When something haunts you... what's your writing process?
My process is slightly different from book to book. Sometimes a story is inspired by a single fascinating character (Dream Jungle), or a particular time and place like Manila in the 1950s and 1970s (Dogeaters) or New York City in 2008 (Toxicology). Sometimes the inspiration comes from big ideas like “the rock n’roll life” + not your typical immigrant narrative = The Gangster Of Love! Research is always involved, to make sure details, language and atmosphere feel right. Then comes the hard work of a writer, which is the writing itself. One sentence leads to another and then another… You try to maintain focus and discipline, writing for as long as you can, everyday until you’re done with a draft. Then you go back and start revising and the mysterious creative process begins all over again. Each time you begin, you hopefully go deeper into your story and your characters and end up surprising yourself.

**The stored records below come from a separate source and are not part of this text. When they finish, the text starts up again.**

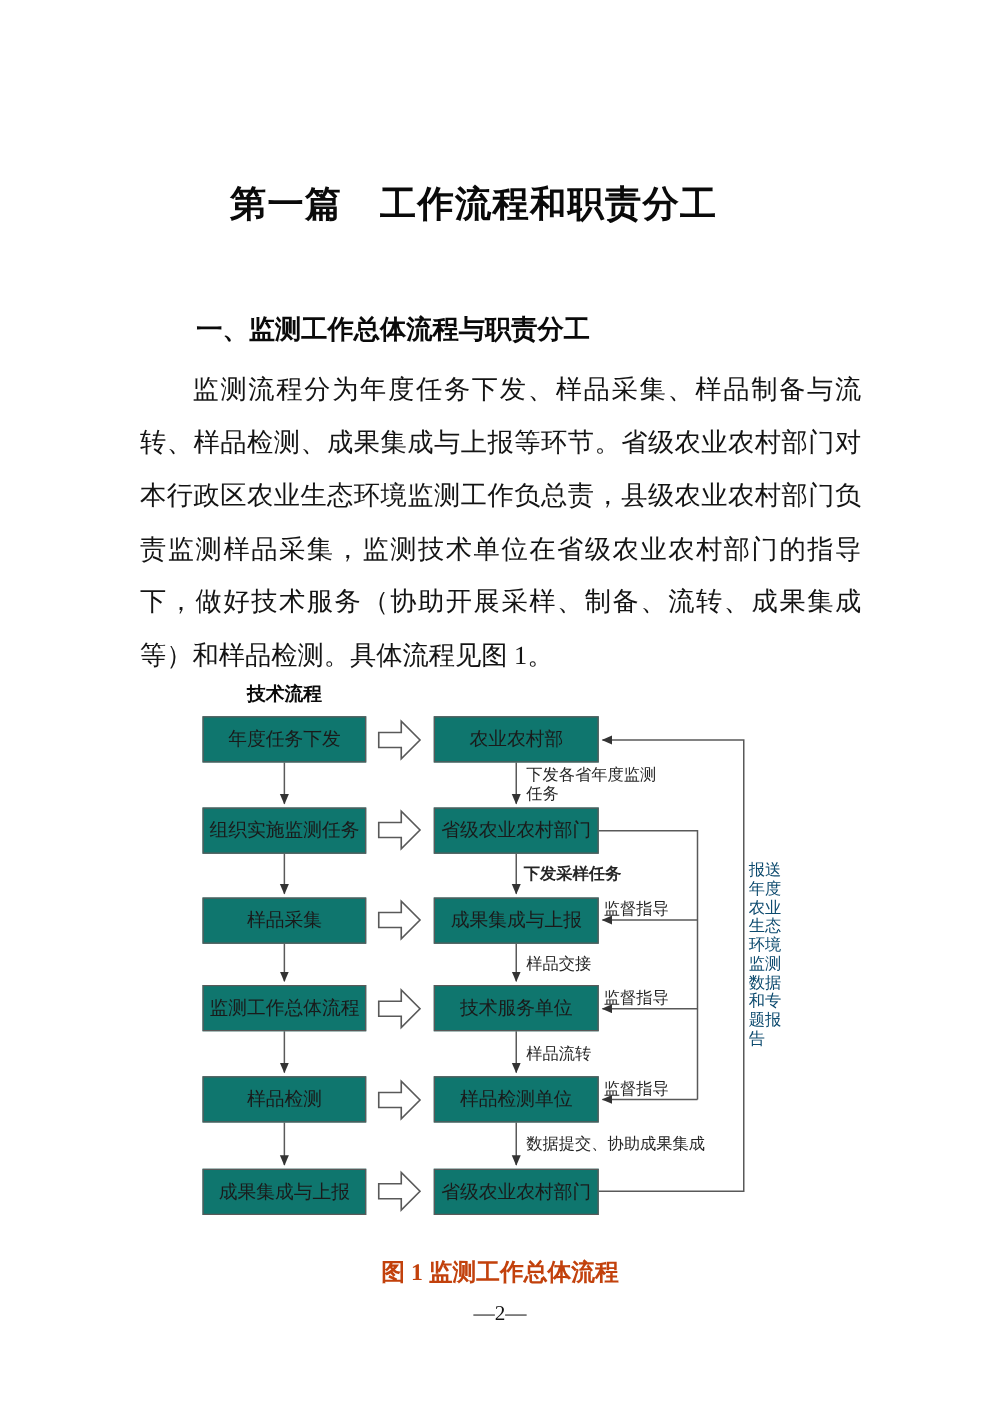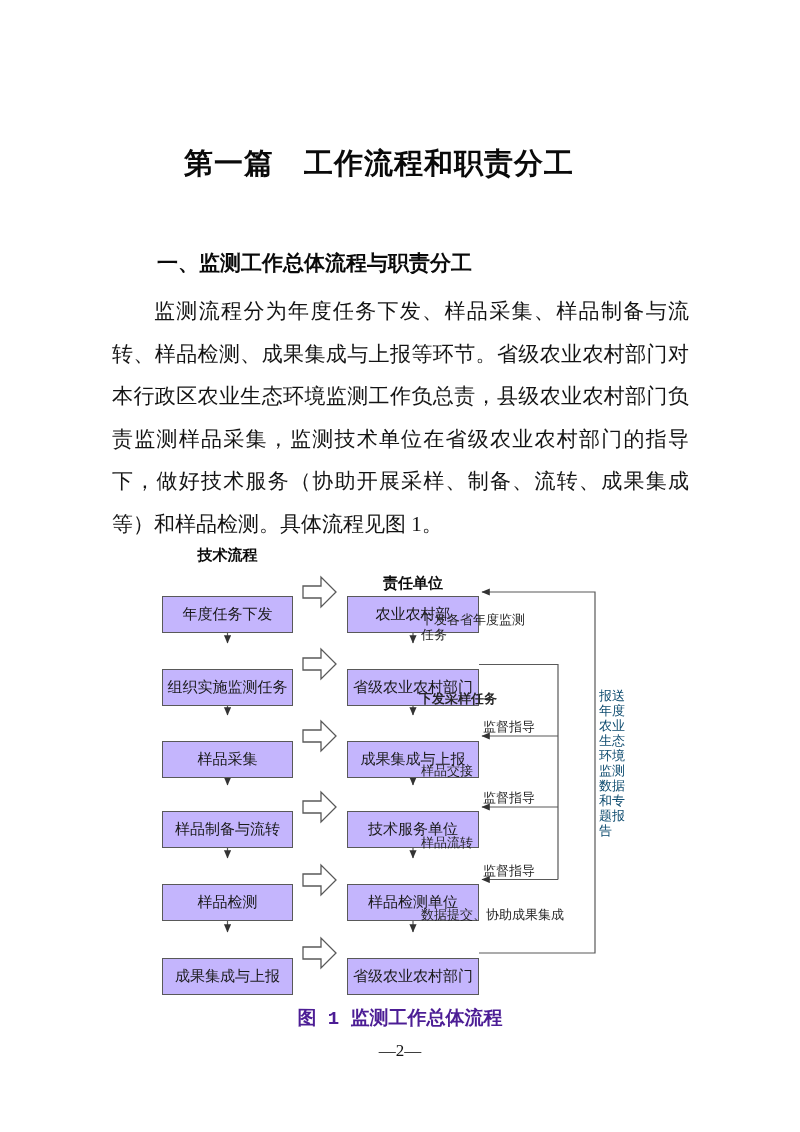--- a/index.html
+++ b/index.html
@@ -21,41 +21,41 @@
     font-size:21px; line-height:42.5px; text-align:justify; text-indent:2em;
     color:#141414;
   }
   .fc-header {
     position:absolute; width:131px; text-align:center; font-size:15px;
     font-weight:bold; font-family:"Liberation Sans","DejaVu Sans",sans-serif;
     color:#0a0a0a;
   }
   .fc-box {
     position:absolute; width:131px; height:37px; box-sizing:border-box;
-    border:1.3px solid #595959; background:#c4b5fd;
+    border:1.3px solid #595959; background:#0f766e;
     display:flex; align-items:center; justify-content:center;
     font-family:"Liberation Sans","DejaVu Sans",sans-serif;
-    font-size:15px; color:#1a1a1a; white-space:nowrap;margin-top:23px;
+    font-size:15px; color:#1a1a1a; white-space:nowrap;
   }
   .fc-box.right { width:132px; }
   .fc-label {
     position:absolute; font-size:13px; color:#262626; line-height:15px;
     font-family:"Liberation Serif","DejaVu Serif",serif; white-space:nowrap;
   }
   .fc-label.wrap { white-space:normal; word-break:break-all; }
   .report-vertical {
     position:absolute; left:599px; top:688px; width:28px;
     font-size:13px; line-height:15px; color:#0c4a6e;
     font-family:"Liberation Serif","DejaVu Serif",serif;
     word-break:break-all;
   }
   .fig-caption {
     position:absolute; top:1005px; left:0; width:800px; text-align:center;
-    font-size:19px; font-weight:600; color:#4c1d95;
-    font-family:Liberation Mono, monospace;
+    font-size:19px; font-weight:600; color:#c2410c;
+    font-family:Liberation Serif, serif;
   }
   .page-number {
     position:absolute; top:1041px; left:0; width:800px; text-align:center;
     font-size:17px; color:#141414;
   }
   svg.connectors { position:absolute; left:0; top:0; pointer-events:none; }
 </style>
 </head>
 <body>
 
@@ -104,21 +104,21 @@
       </g>
     </g>
   </svg>
 
   <div class="fc-header" style="left:162px; top:546px;">技术流程</div>
   <div class="fc-header" style="left:347px; top:574px; width:132px;">责任单位</div>
 
   <div class="fc-box" style="left:162px; top:573px;">年度任务下发</div>
   <div class="fc-box" style="left:162px; top:646px;">组织实施监测任务</div>
   <div class="fc-box" style="left:162px; top:718px;">样品采集</div>
-  <div class="fc-box" style="left:162px; top:788px;">样品制备与流转</div>
+  <div class="fc-box" style="left:162px; top:788px;">监测工作总体流程</div>
   <div class="fc-box" style="left:162px; top:861px;">样品检测</div>
   <div class="fc-box" style="left:162px; top:935px;">成果集成与上报</div>
 
   <div class="fc-box right" style="left:347px; top:573px;">农业农村部</div>
   <div class="fc-box right" style="left:347px; top:646px;">省级农业农村部门</div>
   <div class="fc-box right" style="left:347px; top:718px;">成果集成与上报</div>
   <div class="fc-box right" style="left:347px; top:788px;">技术服务单位</div>
   <div class="fc-box right" style="left:347px; top:861px;">样品检测单位</div>
   <div class="fc-box right" style="left:347px; top:935px;">省级农业农村部门</div>
 

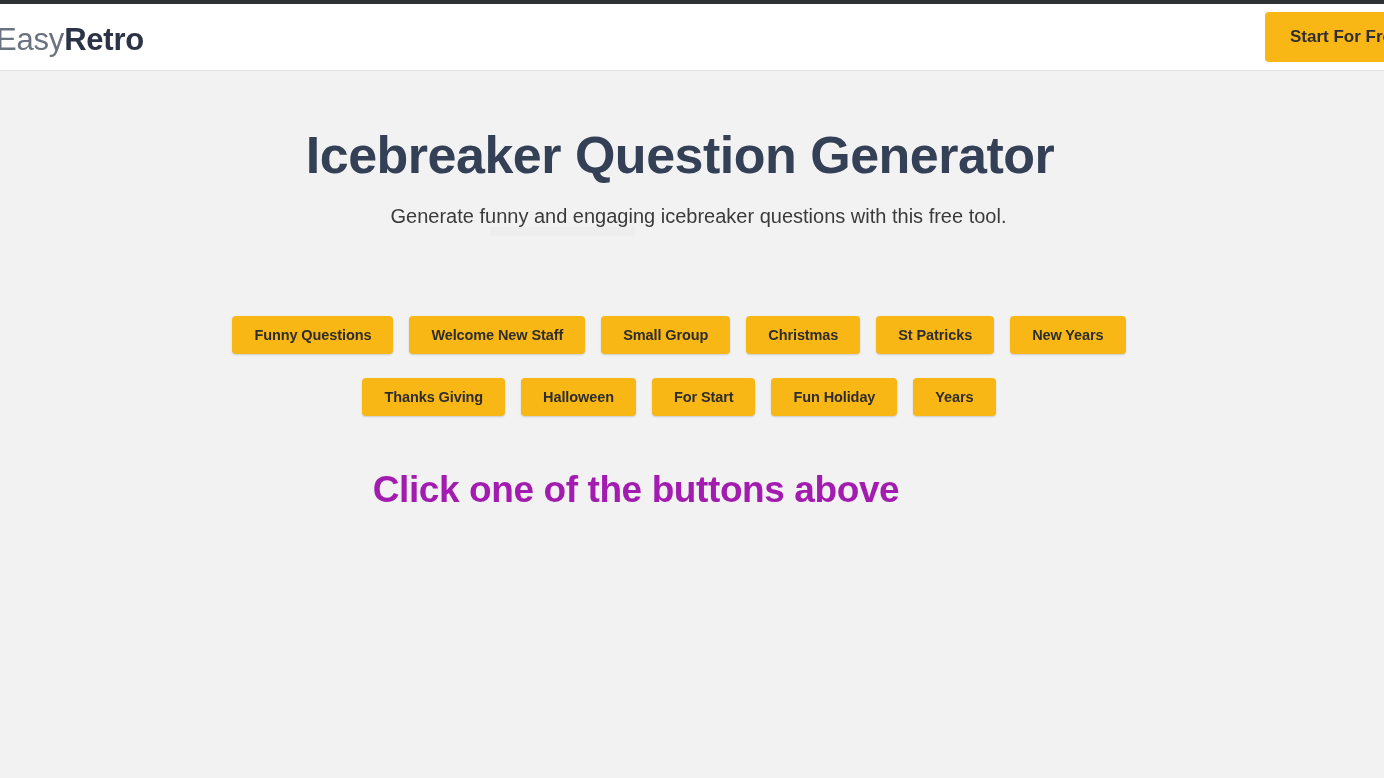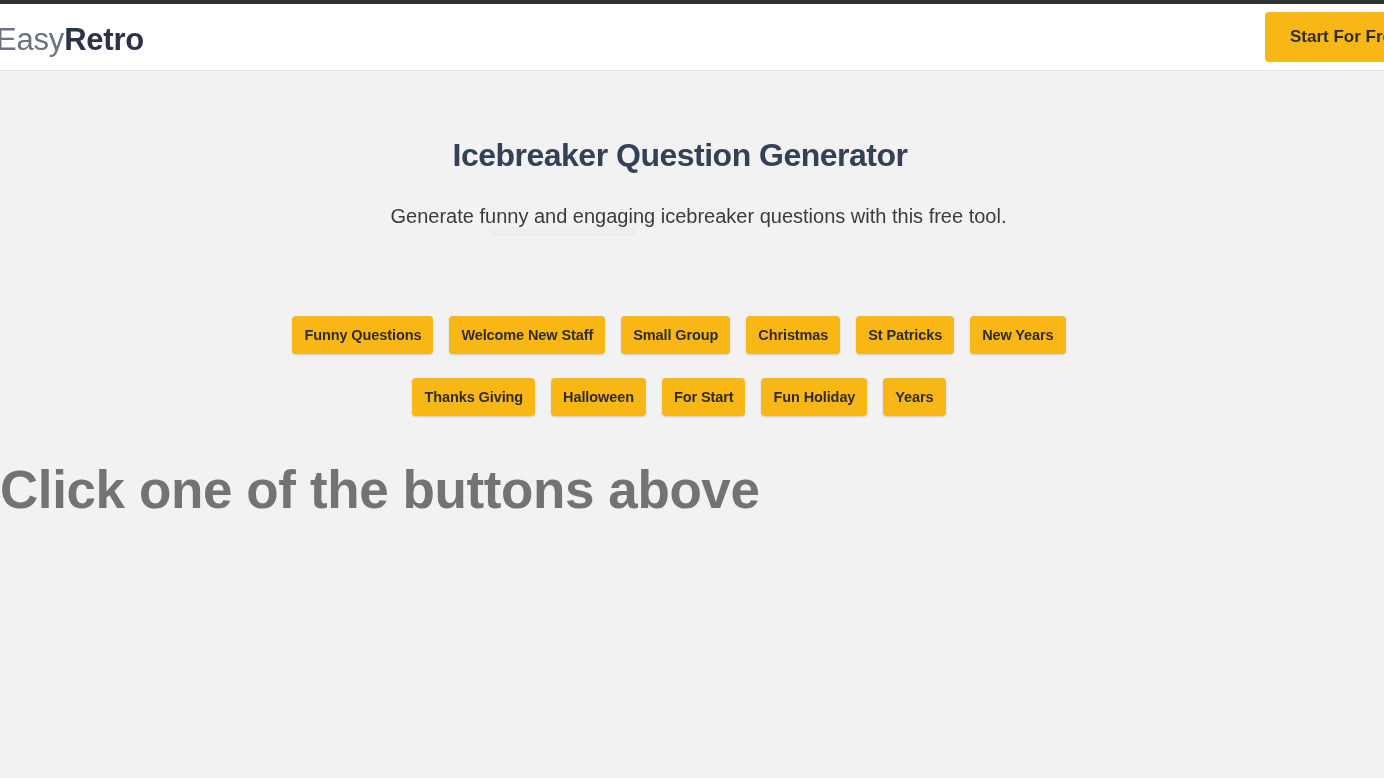--- a/index.html
+++ b/index.html
@@ -82,21 +82,21 @@
     cursor: pointer;
   }
 
   
   .hero-title {
     position: absolute;
     top: 124px;
     left: 0;
     width: 1360px;
     text-align: center;
-    font-size: 32px;
+    font-size: 52px;
     line-height: 62px;
     font-weight: 700;
     color: #334055;
     letter-spacing: -0.5px;
   }
 
   .hero-subtitle {
     position: absolute;
     top: 202px;
     left: 0;
@@ -137,36 +137,37 @@
   .cat-button {
     background: #f9b715;
     border: none;
     border-radius: 4px;
     color: #2d2d2d;
     font-family: "Liberation Sans", sans-serif;
     font-size: 14.5px;
     font-weight: 700;
     letter-spacing: -0.1px;
     height: 38px;
-    padding: 0 12px;
+    padding: 0 22px;
     white-space: nowrap;
     cursor: pointer;
     box-shadow: 0 1px 2px rgba(0,0,0,0.16);
   }
 
   
   .result-heading {
     position: absolute;
     top: 460px;
     left: 0;
     width: 1272px;
-    font-size: 53px;
+    text-align: center;
+    font-size: 37px;
     line-height: 60px;
     font-weight: 700;
-    color: #737373;
+    color: #a21caf;
     letter-spacing: -0.4px;
   }
 </style>
 </head>
 <body>
 
 <div class="page">
 
   <div class="chrome-strip"></div>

You've said that all your characters have a little bit of you. How do you write their voices?
By saying that all my characters have a little bit of me in them, I mean that I try to be invested and empathetic in all my characters—whether they are principal or secondary, deeply flawed and not very “nice.” If you’re in tune with your story then the characters do come at you organically. There isn’t an order to how they might appear.
Does your art ever subsume you? What's your tactics of self-care?
Rephrase the questions. By “subsume”, do you mean does my work ever obsess or consume me? I would hope so. And as far as “self-care” goes—what exactly do you mean by that?
You’ve written “historical” novels and “domestic” novels, can you give any insight about the process of writing the two, the differences? Do you value one over another? Or are they the two sides of one coin, meaning one cannot exist without the other?
I don’t set out to write “historical” or “domestic” novels. I just write novels, period.
Orhan Pamuk said in his Art of Fiction interview in The Paris Review, “Literature is made of good and bad, demons and angels, and more and more [critics] are only worried about my demons.” In Danger and Beauty, you write, "I scorned myself, and it was only later, after I had left the Philippines to settle in the country of my oppressor, that I learned to confront my demons and reinvent my own history." How do we conquer the struggle between our demons and our art?
The struggle is part of the creative process; it’s a big part of what can make the artist and his/her work so powerful, thrilling, and revelatory. I would never want to conquer it.